Indonesia telah membalaskan dendam kepada Vietnam berkat kemenangan, 3-2, di babak semifinal, Sabtu (13/5/2023) kemarin. Selanjutnya, seperti di 1991, Indonesia kembali akan bertemu musuh bebuyutan, Thailand, di duel perebutan medali emas.
Jalannya laga
Pada final Manila 1991 di Stadion Rizal Memorial, Rabu (4 Desember 1991), Indonesia dan Thailand bermain imbang 0-0 selama 120 menit. Pelatih Indonesia Anatoli Polosin menerapkan formasi 3-5-2 yang menjadi 5-3-2 dalam situasi bertahan.
Baca juga : Taklukkan Vietnam, “Garuda Muda” Meruntuhkan Kemustahilan
Jelang laga final, Indonesia kehilangan penyerang, Rochy Putiray, yang mengalami akumulasi kartu kuning. Dengan kondisi itu, duet penyerang muda di bawah 23 tahun, yakni Peri Sandria (22) dan Widodo C Putro (21), menjadi harapan Indonesia untuk menaklukan kiper Thailand, Chaiyong Khumpiam.
Menurut laporan Kompas edisi Kamis (5 Desember 1991) bertajuk “Sepak Bola Lengkapi Kejayaan”, tim “Garuda” dipaksa bermain lebih banyak bertahan.
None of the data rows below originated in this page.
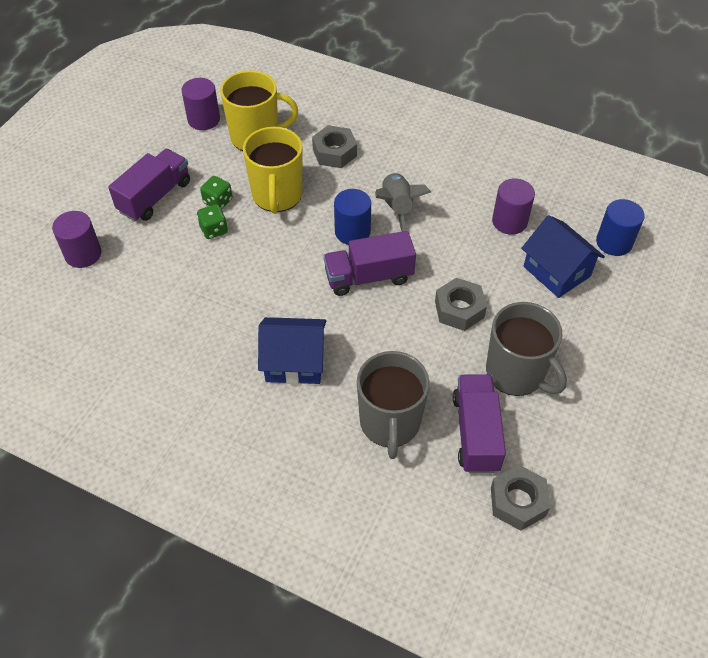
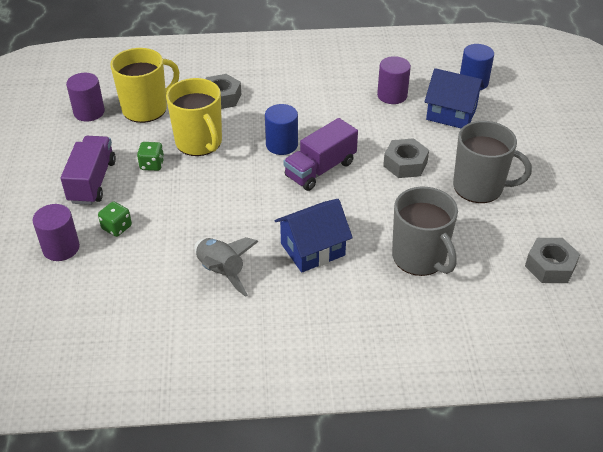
camera: 30 degrees left, 10 degrees down
green dice [197,204,228,239] -> green dice moved to [98,202,132,237]
grey rocket [375,173,431,231] -> grey rocket moved to [194,237,258,297]
purple truck [453,374,506,474] -> none

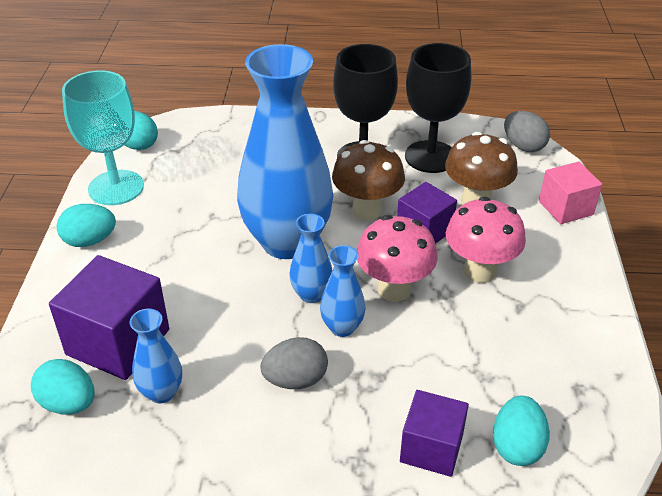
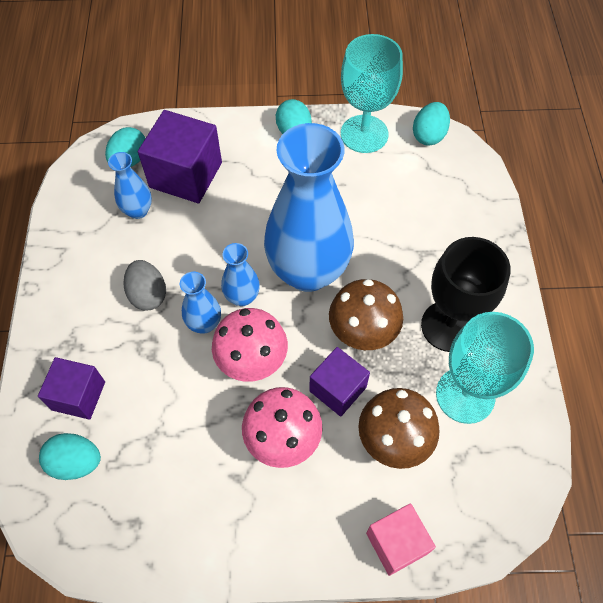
camera: 85 degrees right, 20 degrees up
black goblet [405,43,471,173] -> turquoise goblet [436,312,534,424]
grey egg [504,111,550,152] -> none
Sesekali Indonesia melakukan serangan balik.
Baca juga : "Garuda Muda" Jangan Terbebani Harapan Emas
Kondisi itu disebabkan skuad Thailand memiliki keunggulan teknik dibandingan individu tim Indonesia. Tetapi, kekurangan itu ditutupi berkat pendekatan strategi tepat yang diterapkan Polosin, juru taktik asal Uni Soviet.
Pertahanan Indonesia sempat ketar-ketir ketika Pelatih Thailand asal Brasil Carlos Roberto memasukkan striker jangkung, Worrawoot Srimaka. Pemain, yang kala itu berusia 19 tahun itu, memiliki tinggi 1,9 meter. Ukuran “raksasa” bagi pemain Asia Tenggara saat itu.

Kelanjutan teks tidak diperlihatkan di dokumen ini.